[Excerpt to read Boundary: Start]
I have to ask, does Moondiapers not have the right since it is her business? Also, can I assume you think its ok for pre-school children to wear things that say "sexy" and have their bits-and pieces showing? To do so puts alot of unwanted attention on a child. Sex is for consenting adults-not to be associated with children- nor should a child be inspiring thoughts of it...all politically correct arguments aside.


----------



## Arduinna (May 30, 2002)

you can assume anything you want, that doesn't make it accurate though.

As far as rights, I'm not arguing rights. I don't agree with sending preschoolers home from a home day care because of what the parents chose to dress them in though. And did you see anyone here advocating that preschoolers should be having sex? Your comment is truly mind blowing that you would even entertain the idea that anyone here would advocate that preschoolers should be having sex.


----------



## Arduinna (May 30, 2002)

Quote:


Originally Posted by *smsipp*
nor should a child be inspiring thoughts of it...all politically correct arguments aside.

one more thing, your comment above smacks of blaming the victim. Children do not "inspire" thoughts of sex based on their clothes. Especially offensive in light of the fact that your post was talking about preschoolers. Pedophiles are sick individuals and to attempt to blame the victims of child molestation based on the clothes that their parents may have dressed them in is soo offensive that what I want to say would be against the UA fo this board.
[Excerpt to read Boundary: End]
- _Work order 1_:
In the forum thread, whose post does Arduinna quote in her second reply?
- _Work order 2_:
Reproduce the forum thread word for word from "you can assume" to "be having sex.".
[Supplied material Boundary: Start]
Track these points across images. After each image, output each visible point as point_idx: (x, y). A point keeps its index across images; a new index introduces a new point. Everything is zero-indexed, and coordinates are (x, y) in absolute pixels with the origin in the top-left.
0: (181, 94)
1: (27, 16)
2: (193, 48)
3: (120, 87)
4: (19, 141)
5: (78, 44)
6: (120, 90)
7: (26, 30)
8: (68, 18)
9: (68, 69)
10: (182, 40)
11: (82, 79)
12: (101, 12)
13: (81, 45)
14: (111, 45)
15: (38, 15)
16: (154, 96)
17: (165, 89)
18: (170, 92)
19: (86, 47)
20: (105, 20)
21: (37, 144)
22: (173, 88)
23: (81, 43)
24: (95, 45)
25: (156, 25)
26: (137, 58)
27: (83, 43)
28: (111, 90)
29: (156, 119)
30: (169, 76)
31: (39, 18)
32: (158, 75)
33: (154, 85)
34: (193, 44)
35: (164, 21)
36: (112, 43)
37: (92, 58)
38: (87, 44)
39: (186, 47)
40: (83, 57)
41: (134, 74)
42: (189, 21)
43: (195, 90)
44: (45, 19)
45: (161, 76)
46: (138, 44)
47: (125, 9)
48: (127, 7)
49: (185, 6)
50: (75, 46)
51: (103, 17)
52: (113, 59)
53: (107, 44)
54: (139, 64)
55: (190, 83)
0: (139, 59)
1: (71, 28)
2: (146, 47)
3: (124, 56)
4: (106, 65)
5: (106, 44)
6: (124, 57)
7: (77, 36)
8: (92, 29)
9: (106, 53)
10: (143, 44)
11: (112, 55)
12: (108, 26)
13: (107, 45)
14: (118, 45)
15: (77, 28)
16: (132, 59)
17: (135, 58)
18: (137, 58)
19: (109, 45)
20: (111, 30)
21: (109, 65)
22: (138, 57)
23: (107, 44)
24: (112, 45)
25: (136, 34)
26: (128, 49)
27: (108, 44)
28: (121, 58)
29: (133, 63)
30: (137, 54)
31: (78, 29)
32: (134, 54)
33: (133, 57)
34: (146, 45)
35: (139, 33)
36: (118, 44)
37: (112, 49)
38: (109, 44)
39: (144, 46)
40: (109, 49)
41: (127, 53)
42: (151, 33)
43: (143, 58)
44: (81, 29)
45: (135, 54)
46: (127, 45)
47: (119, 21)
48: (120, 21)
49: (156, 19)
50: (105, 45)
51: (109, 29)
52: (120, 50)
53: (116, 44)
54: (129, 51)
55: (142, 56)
[Supplied material Boundary: End]
- _Exercise answer 1_:
smsipp

- _Exercise answer 2_:
you can assume anything you want, that doesn't make it accurate though.

As far as rights, I'm not arguing rights. I don't agree with sending preschoolers home from a home day care because of what the parents chose to dress them in though. And did you see anyone here advocating that preschoolers should be having sex? Your comment is truly mind blowing that you would even entertain the idea that anyone here would advocate that preschoolers should be having sex.